I know this is changing the subject a little but don't rule out a muzzle loader. My son is 10 and not a big kid and he shoots shotguns but does not care for them much but will shoot my 50cal muzzle loader all day long.


----------



## jjc155 (Oct 16, 2005)

I really like the HR slugger line, but for a first gun what about getting her a 870 youth combo. You get a rifled barrel and a smooth bore with chokes. Can be had for a decent price, they are pretty much indestrutable and will give her more options for hunting in the future.

J-


----------



## MI.sabot (Jan 27, 2007)

The 20 ga H&R slug hunter is also available in a youth model.


----------



## Maccool (Sep 27, 2009)

I have the H&R ultra slug hunter and the recoil isn't bad at all but thats because it is pretty heavy, whatever slug gun you get add a limb saver recoil pad to it , I use a slip on one when sighting in a new gun(depending on cal) they work great. You can get them at Dunhams for around $35.


----------



## 3fingervic (Jan 28, 2009)

Pier Pressure said:


> H&R Ultra Slug Hunter with the heavy barrel in the youth model 20 GA. It's a heavy gun but the recoil is almost non-existent and the accuracy that I get with mine is better than I could've hoped for.


 
That's the ticket.


----------



## [email protected] (Nov 9, 2010)

perfect gun would be 870 Remington youth very light short and accurate super gun and its camo pattern with different chokes and barrel options


----------



## mgarrett88 (Jan 17, 2007)

Like everyone else said if its just for deer hunting you might as well get the ultra slug hunter in 20. I have one and love it.

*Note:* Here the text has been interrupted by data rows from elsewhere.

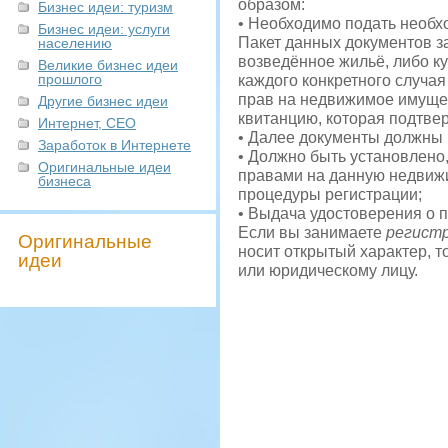
образом:
Бизнес идеи: туризм
• Необходимо подать необх
Бизнес идеи: услуги
Пакет данных документов за
населению
возведённое жильё, либо к
Великие бизнес идеи
прошлого
каждого конкретного случая
прав на недвижимое имущест
Другие бизнес идеи
квитанцию, которая подтвер
Интернет, СЕО
• Далее документы должны 
Заработок в Интернете
• Должно быть установлено
Оригинальные идеи
правами на данную недвижим
бизнеса
процедуры регистрации;
• Выдача удостоверения о 
Если вы занимаете
регист
Оригинальные
носит открытый характер, 
идеи
или юридическому лицу.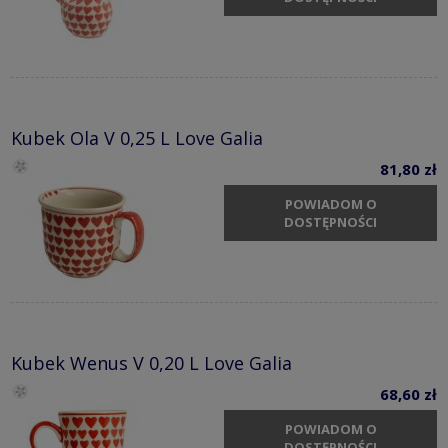
Kubek Ola V 0,25 L Love Galia
81,80 zł
POWIADOM O
DOSTĘPNOŚCI
Kubek Wenus V 0,20 L Love Galia
68,60 zł
POWIADOM O
DOSTĘPNOŚCI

If you want her to do more than deer hunting than go with the 870 20 combo. This was my first gun when i was 12 and i am glad i got it. I used it strictly for deer until i got my ultra slugger last year and i am 22 now. In 10 years that 870 has killed a few deer to say the least. It is nice though to have the bird barrel to do other types of hunting as well.


In the end a 20 ultra slugger and a pump .410 would make great early christmas gifts :lol: Then you have the best of it all with no recoil


----------



## Cpt.Chaos (May 28, 2006)

Ultra if you're only going to go deer hunting, 870 combo if you are going to do any other hunting. A 20 gauge can do nearly anything a 12 will do, just more load options available for the 12.


----------